### [Task]
All records below are to be transcribed exactly, with every picture left out.

(Extracted page text data)

-------------------------

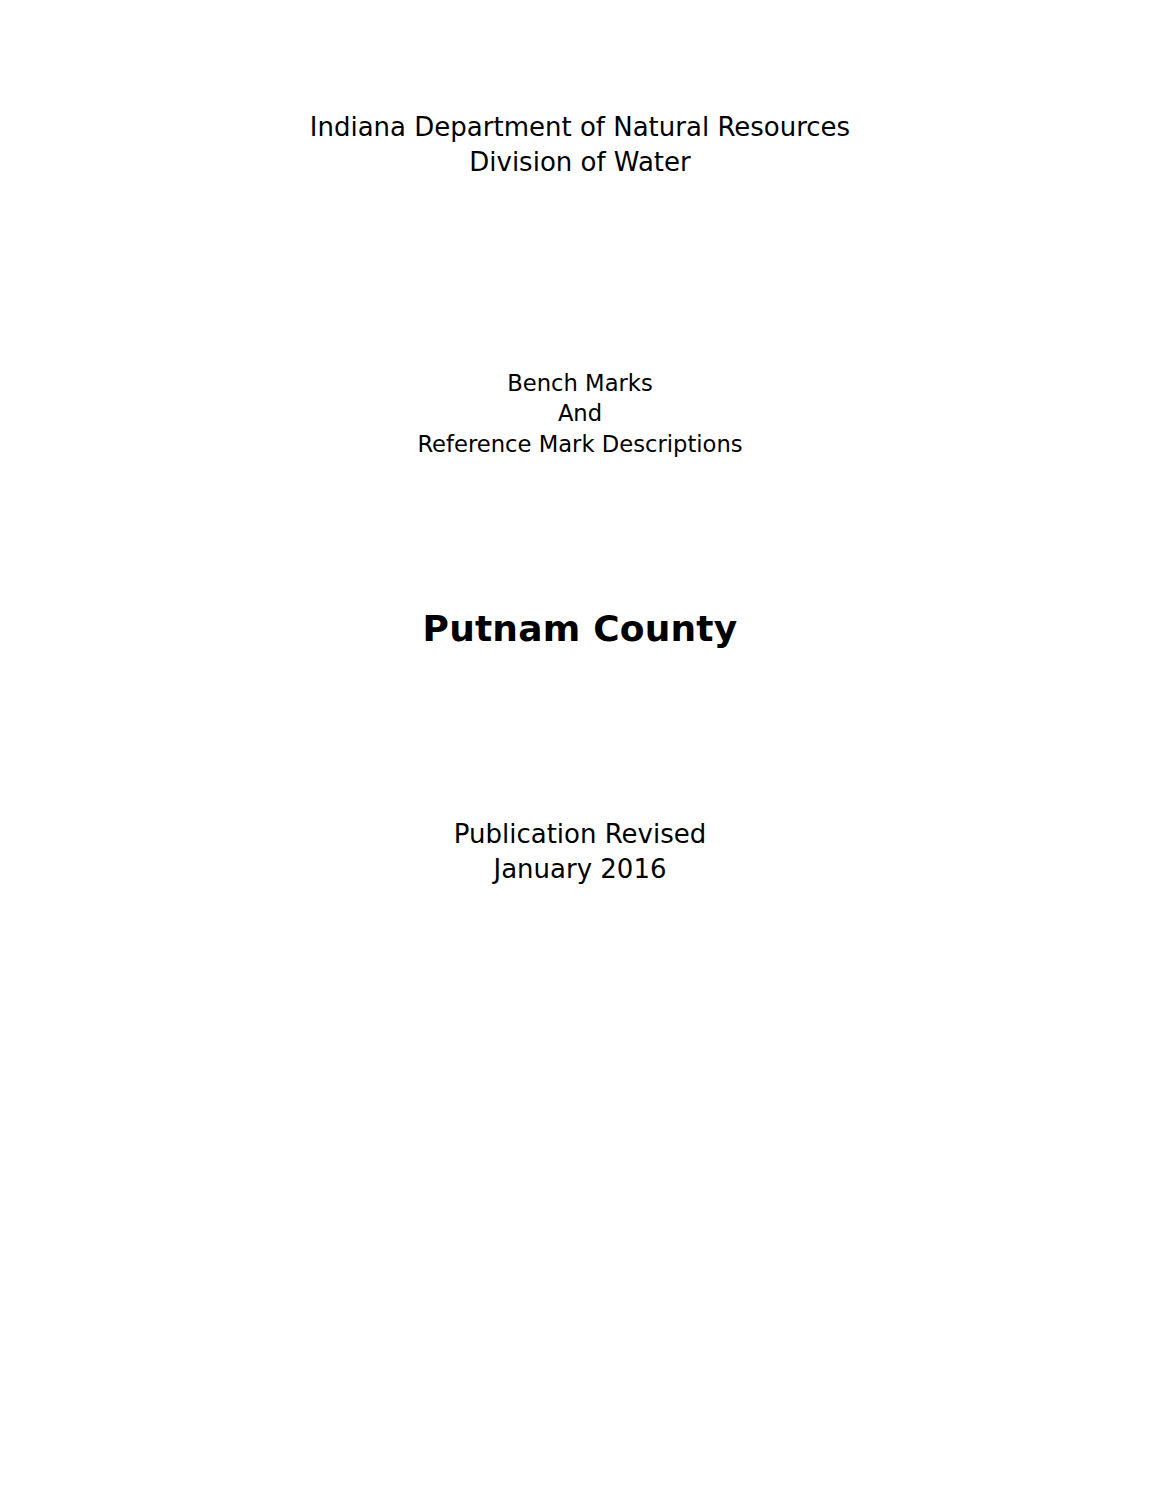Indiana Department of Natural Resources
Division of Water
Bench Marks
And
Reference Mark Descriptions
Putnam County
Publication Revised
January 2016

-------------------------

### [Output below]
Indiana Department of Natural Resources
Division of Water
Bench Marks
And
Reference Mark Descriptions
Putnam County
Publication Revised
January 2016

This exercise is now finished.